Les temps sont durs… même à l’Élysée. « Nous n’avions pas connu de crise équivalente à celle d’aujourd’hui depuis les années 1930 », raconte un visiteur de Nicolas Sarkozy, qui se livre à une petite explication de texte.
« Entre les années 1930 et aujourd’hui, il y avait eu des épiphénomènes, dit-il, c’est-à-dire des crises boursières, mais par définition elles étaient liées à un petit milieu : celui de la bourse. La seule crise comparable à ce qui se passe actuellement est celle que le Japon a connue à la fin des années 1990 et qui a entraîné une récession d’une dizaine d’années. Mais cette crise s’était limitée alors à un seul pays. Aujourd’hui, il s’agit d’une crise financière mondiale ».

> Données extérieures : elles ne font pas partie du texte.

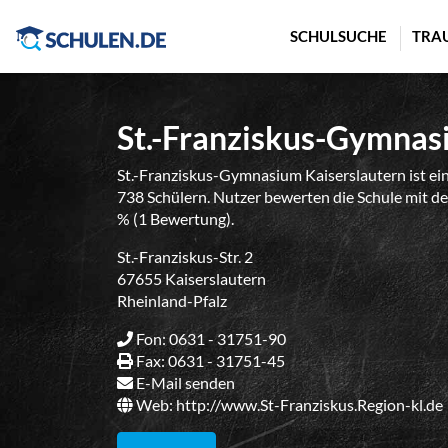
Cookie-Einstellungen
SCHULSUCHE
TRA
St.-Franziskus-Gymnas
St.-Franziskus-Gymnasium Kaiserslautern ist ei
738 Schülern. Nutzer bewerten die Schule mit de
% (1 Bewertung).
St.-Franziskus-Str. 2
67655 Kaiserslautern
Rheinland-Pfalz
Fon: 0631 - 31751-90
Fax: 0631 - 31751-45
E-Mail senden
Web:
http://www.St-Franziskus.Region-kl.de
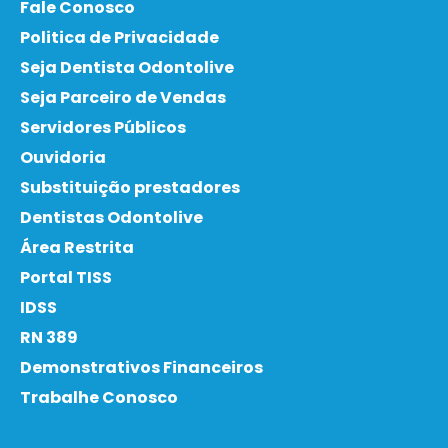
Fale Conosco
Politica de Privacidade
Seja Dentista Odontolive
Seja Parceiro de Vendas
Servidores Públicos
Ouvidoria
Substituição prestadores
Dentistas Odontolive
Área Restrita
Portal TISS
IDSS
RN 389
Demonstrativos Financeiros
Trabalhe Conosco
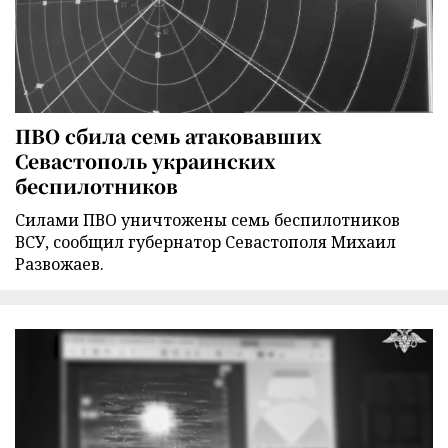
ПВО сбила семь атаковавших
Севастополь украинских
беспилотников
Силами ПВО уничтожены семь беспилотников
ВСУ, сообщил губернатор Севастополя Михаил
Развожаев.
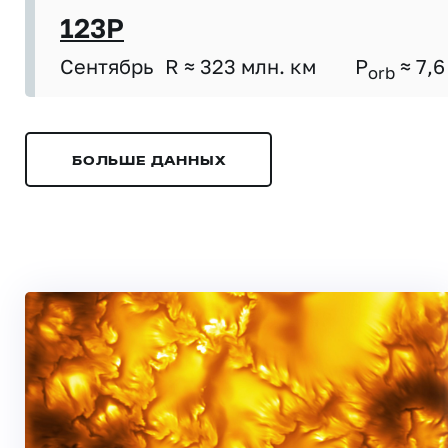
123P
Сентябрь
R ≈ 323 млн. км
P
≈ 7,6
orb
БОЛЬШЕ ДАННЫХ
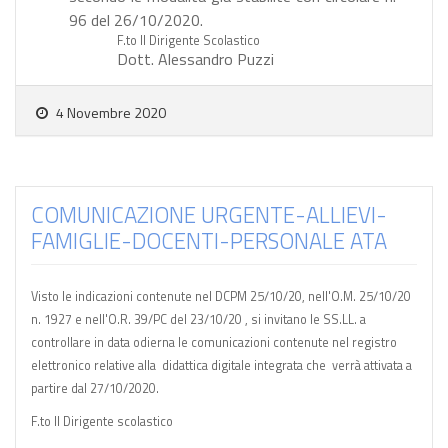
96 del 26/10/2020.
F.to Il Dirigente Scolastico
Dott. Alessandro Puzzi
4 Novembre 2020
COMUNICAZIONE URGENTE-ALLIEVI-
FAMIGLIE-DOCENTI-PERSONALE ATA
Visto le indicazioni contenute nel DCPM 25/10/20, nell'O.M. 25/10/20
n. 1927 e nell'O.R. 39/PC del 23/10/20 , si invitano le SS.LL. a
controllare in data odierna le comunicazioni contenute nel registro
elettronico relative alla
didattica digitale integrata che
verrà attivata a
partire dal 27/10/2020.
F.to Il Dirigente scolastico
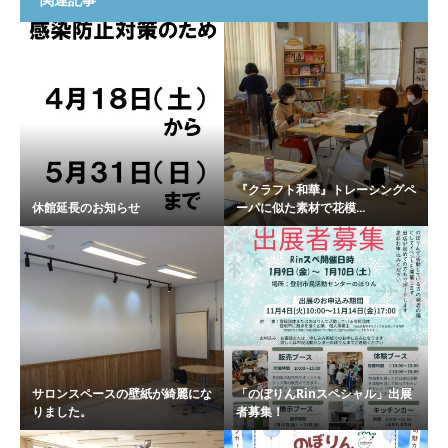
『クラフト和華』トレーシングペ
休館延長のお知らせ
ーパに似た素材で花模...
サロンスペースの壁紙が綺麗にな
「のぼりんRinスペシャル」出展
りました。
者募集！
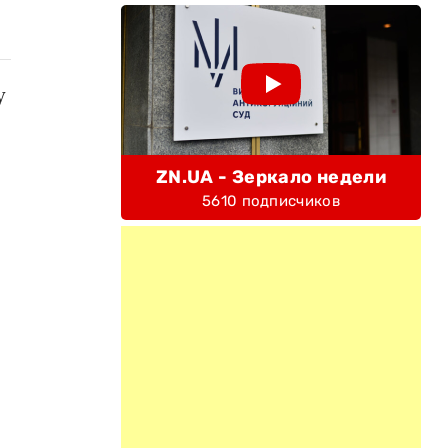
у
ZN.UA - Зеркало недели
5610 подписчиков
,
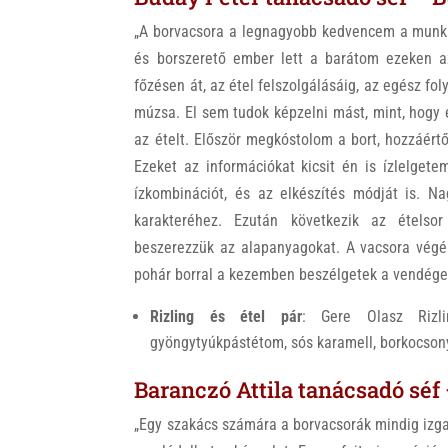
„A borvacsora a legnagyobb kedvencem a munká
és borszerető ember lett a barátom ezeken az
főzésen át, az étel felszolgálásáig, az egész f
múzsa. El sem tudok képzelni mást, mint, hogy 
az ételt. Először megkóstolom a bort, hozzáért
Ezeket az információkat kicsit én is ízlelgete
ízkombinációt, és az elkészítés módját is. Na
karakteréhez. Ezután következik az ételsor
beszerezzük az alapanyagokat. A vacsora vég
pohár borral a kezemben beszélgetek a vendégekk
Rizling és étel pár
: Gere Olasz Rizli
gyöngytyúkpástétom, sós karamell, borkocsonya
Baranczó Attila tanácsadó séf
„Egy szakács számára a borvacsorák mindig izga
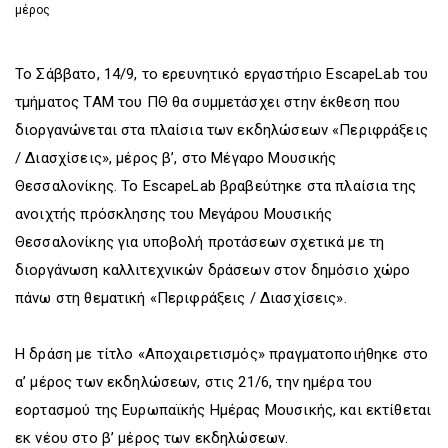
μέρος
Το Σάββατο, 14/9, το ερευνητικό εργαστήριο EscapeLab του
τμήματος ΤΑΜ του ΠΘ θα συμμετάσχει στην έκθεση που
διοργανώνεται στα πλαίσια των εκδηλώσεων «Περιφράξεις
/ Διασχίσεις», μέρος β’, στο Μέγαρο Μουσικής
Θεσσαλονίκης. Το EscapeLab βραβεύτηκε στα πλαίσια της
ανοιχτής πρόσκλησης του Μεγάρου Μουσικής
Θεσσαλονίκης για υποβολή προτάσεων σχετικά με τη
διοργάνωση καλλιτεχνικών δράσεων στον δημόσιο χώρο
πάνω στη θεματική «Περιφράξεις / Διασχίσεις».
Η δράση με τίτλο «Αποχαιρετισμός» πραγματοποιήθηκε στο
α’ μέρος των εκδηλώσεων, στις 21/6, την ημέρα του
εορτασμού της Ευρωπαϊκής Ημέρας Μουσικής, και εκτίθεται
εκ νέου στο β’ μέρος των εκδηλώσεων.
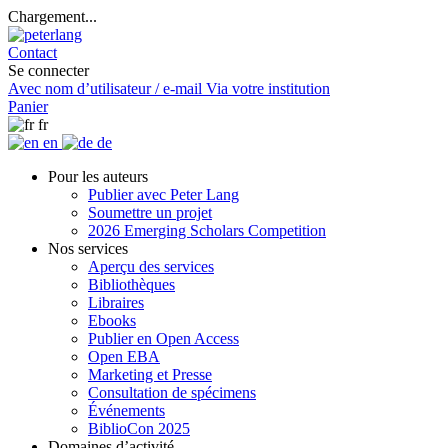
Chargement...
Contact
Se connecter
Avec nom d’utilisateur / e-mail
Via votre institution
Panier
fr
en
de
Pour les auteurs
Publier avec Peter Lang
Soumettre un projet
2026 Emerging Scholars Competition
Nos services
Aperçu des services
Bibliothèques
Libraires
Ebooks
Publier en Open Access
Open EBA
Marketing et Presse
Consultation de spécimens
Événements
BiblioCon 2025
Domaines d’activité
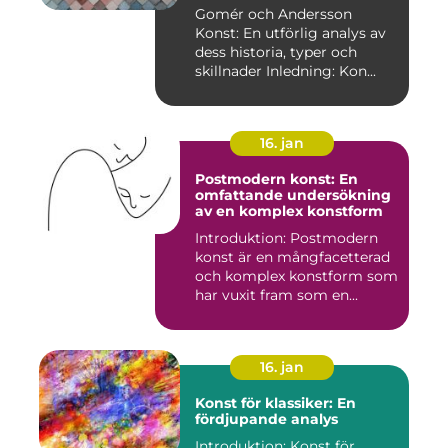
skillnader
Gomér och Andersson
Konst: En utförlig analys av
dess historia, typer och
skillnader Inledning: Kon...
16. jan
Postmodern konst: En
omfattande undersökning
av en komplex konstform
Introduktion: Postmodern
konst är en mångfacetterad
och komplex konstform som
har vuxit fram som en...
16. jan
Konst för klassiker: En
fördjupande analys
Introduktion: Konst för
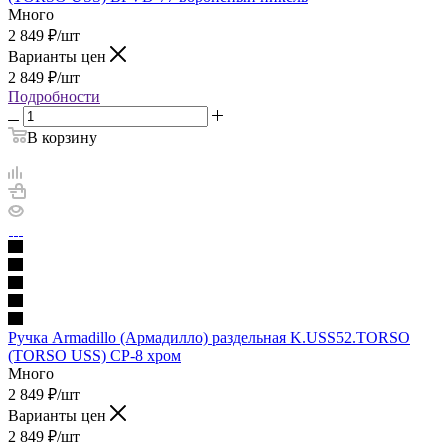
Много
2 849
₽
/шт
Варианты цен
2 849
₽
/шт
Подробности
В корзину
Ручка Armadillo (Армадилло) раздельная K.USS52.TORSO
(TORSO USS) CP-8 хром
Много
2 849
₽
/шт
Варианты цен
2 849
₽
/шт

Avant d’ajouter : « Nous n’avons aucune certitude sur rien. Le système peut s’effondrer ou pas. Tout est une question de confiance ». Raison pour laquelle le président essaye de démontrer qu’il y a un pilote dans l’avion. Et si l’avion s’écrase, qu’est-ce qui se passe ?
Comme le disent tous les vrais spécialistes : TOUT va bien et surtout, il faut continuer comme avant (faire des boucliers fiscaux, libéraliser les heures supplémentaires, s’aligner sur les Etats Unis …).
Glissement progressif, inodore et parfaitement indolore, depuis hier, il existe un prisonnier politique au "Pays de Voltaire et d’Hugo" : quelqu’un qui est en centrale parce qu’il a fait une déclaration à la presse.
"Glissement progressif, inodore et parfaitement indolore, depuis hier, il existe un prisonnier politique au "Pays de Voltaire et d’Hugo" : quelqu’un qui est en centrale parce qu’il a fait une déclaration à la presse."
Heureusement qu’il faut répondre poliment et sans gros mot, parce que j’allais me lâcher ! Nous avons depuis hier quelqu’un qui a tué un innocent et qui n’en éprouve pas le moindre remord ! Il faut le remettre en prison jusqu’à la fin de ses jours…
Avez-vous lu le texte exact ? En moins de 2 jours, comme tout le monde, j’en ai entendu parler au moins 20 fois, avec au moins 36 versions différentes. J’ ai donc acheté l’Express, et constaté qu’au lieu d’un résumé, il fallait une minutieuse explication de texte.
J’ai aussi vérifié que les champions de la citation tronquée, à savoir Libé et l’Obs, étaient loin d’être seuls.